Miramos hacia arriba, pero ya no vimos ninguna águila carnívora.
—No se atreven a pasar a esta parte del bosque —dedujo David—, pero ¿por qué? ¿Qué es lo terrible que hay en esta zona?
Ya empezábamos a imaginarnos monstruos espantosos, cuando Sabab, que parecía moribundo, comenzó a mover el rabo, lanzó unos ladridos al aire y echó a correr y correr…
—¡Parece que ha resucitado! —dijo Erika—. ¿Qué le habrá pasado?
Lo supimos al cabo de unos minutos, una vez que dejamos atrás cinco árboles más. Por fin divisábamos el final del bosque, de aquel bosque de la muerte, que el perro ya había intuido.
Esta visión hizo que recuperáramos las escasas fuerzas que nos quedaban, y casi en un vuelo llegamos hasta el otro lado.
Como en los finales felices de las películas, los tres nos abrazamos, saltamos y reímos, y enseguida se nos unió Sabab a la fiesta.
—No podemos quedarnos aquí mucho tiempo —les advertí.
Estábamos a salvo, pero no salvados.
La fragancia de aquel bosque nos daba de frente, como se apreciaba por nuestras toses y los ojos llorosos. Así que nos alejamos de allí y nos pusimos en marcha, en dirección al monasterio. Debíamos investigar qué había pasado con nuestros amigos.
Cuando ya nos sentimos lejos de la influencia del viento, aflojamos un poco la marcha y recuperamos el habla.
—¿Habéis visto…? —dijo David, recordando lo que había dejado atrás.
—¡Sí, unos huesos al pie de un árbol! —corroboró Erika—. ¡Serían de algún animal perdido!
—¡Seguramente, una de las ovejas de las que nos habló el pastor! —sugerí.
—¡Ese pastor que desaparece podría aparecer aquí! —dijo David.

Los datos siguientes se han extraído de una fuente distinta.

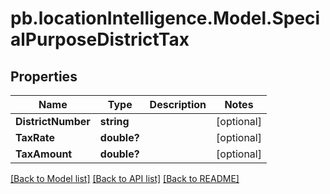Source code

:# pb.locationIntelligence.Model.SpecialPurposeDistrictTax
## Properties

Name | Type | Description | Notes
------------ | ------------- | ------------- | -------------
**DistrictNumber** | **string** |  | [optional] 
**TaxRate** | **double?** |  | [optional] 
**TaxAmount** | **double?** |  | [optional] 

[[Back to Model list]](../README.md#documentation-for-models) [[Back to API list]](../README.md#documentation-for-api-endpoints) [[Back to README]](../README.md)

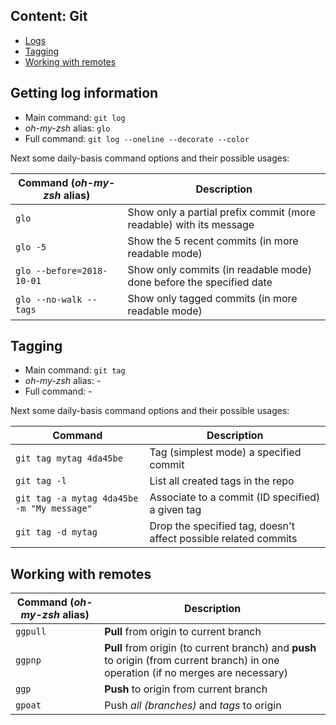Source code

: ## Content: Git

* [Logs](#getting-log-information)
* [Tagging](#tagging)
* [Working with remotes](#working-with-remotes)

## Getting log information

- Main command: `git log`
- *oh-my-zsh* alias: `glo`
- Full command: `git log --oneline --decorate --color`

Next some daily-basis command options and their possible usages:

Command (*oh-my-zsh* alias) | Description
--- |--- 
`glo` | Show only a partial prefix commit (more readable) with its message
`glo -5` | Show the 5 recent commits (in more readable mode)
`glo --before=2018-10-01` | Show only commits (in readable mode) done before the specified date
`glo --no-walk --tags` | Show only tagged commits (in more readable mode)

## Tagging

- Main command: `git tag`
- *oh-my-zsh* alias: -
- Full command: -

Next some daily-basis command options and their possible usages:

Command | Description
--- | --- 
`git tag mytag 4da45be` | Tag (simplest mode) a specified commit
`git tag -l` | List all created tags in the repo
`git tag -a mytag 4da45be -m "My message"` | Associate to a commit (ID specified) a given tag
`git tag -d mytag` | Drop the specified tag, doesn't affect possible related commits

## Working with remotes
Command (*oh-my-zsh* alias) | Description
--- | --- 
`ggpull` | **Pull** from origin to current branch
`ggpnp` | **Pull** from origin (to current branch) and **push** to origin (from current branch) in one operation (if no merges are necessary)
`ggp` | **Push** to origin from current branch
`gpoat` | Push *all (branches)* and *tags* to origin


<!--stackedit_data:
eyJoaXN0b3J5IjpbLTExNjczMzIzOTUsLTEwNjI2MTUzODAsLT
E4NjA2NTg3NjBdfQ==
-->

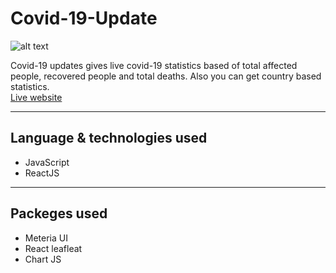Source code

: # **Covid-19-Update**

![alt text](https://www.dl.dropboxusercontent.com/s/2acr5rx2auxfo3u/covid.png?dl=0)

Covid-19 updates gives live covid-19 statistics based of total affected people, recovered people and total deaths. Also you can get country based statistics.
<br />
[Live website](https://covid-19-updateslive.netlify.app)

---

## **Language & technologies used**
* JavaScript
* ReactJS

---

## **Packeges used**

* Meteria UI
* React leafleat
* Chart JS
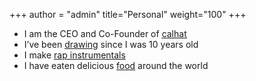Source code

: +++
author = "admin"
title="Personal"
weight="100"
+++

* I am the CEO and Co-Founder of [<u>calhat</u>](/calhat/)
* I’ve been [<u>drawing</u>](/art/) since I was 10 years old
* I make [<u>rap instrumentals</u>](/music/)</u>
* I have eaten delicious [<u>food</u>](/food/) around the world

Pero ya no le escuchamos. Teníamos que actuar de inmediato: nuestros amigos estaban en peligro y ni ellos mismos lo sabían.
No podíamos olvidar la expresión del caballero del cuadro, que era la misma que la del tipo que ahora estaría con Belén, un malvado descendiente de los moradores del castillo maldito.
La llamamos por el walkie, pero no lo cogía. Tampoco Fernando y Cristina respondían a nuestra llamada. Temíamos que hubiesen sido apresados por el señor de la cicatriz nada más salir del pasadizo.
Aquella posibilidad, en vez de paralizarnos, nos dio nuevos bríos. Debíamos salvar a nuestros amigos. Había que actuar ya, pero desconocíamos qué dirección seguir, no teníamos ni idea de dónde podrían estar, suponiendo que estuviesen juntos.
—¿Qué hacemos? —preguntó Erika.
Y al meterme la mano en el bolsillo, toqué algo antiguo de lo que ya me había olvidado.
—Espero que tu perro haya recuperado el olfato.
Y le acerqué al animal un paquete de chicles que me había comprado Belén; Sabab lo olisqueó y al instante echó a correr como si hubiese hallado la pista.
Le seguimos como pudimos.
Tras dejar atrás arbustos, árboles y algunos montículos, comenzamos la ascensión. El perro, que iba en cabeza, se detuvo detrás de unas rocas.
—¿Por qué se habrá parado? —se preguntó Erika, mientras llegábamos hacia él—. ¿Por qué no se lanza a los brazos de mi hermana?
No nos gustaba nada aquella situación. Aflojamos la marcha y nos aproximamos hasta Sabab sin hacer ruido, tratando de pasar desapercibidos, y al mirar por encima de los pedruscos vimos algo que nos dejó paralizados.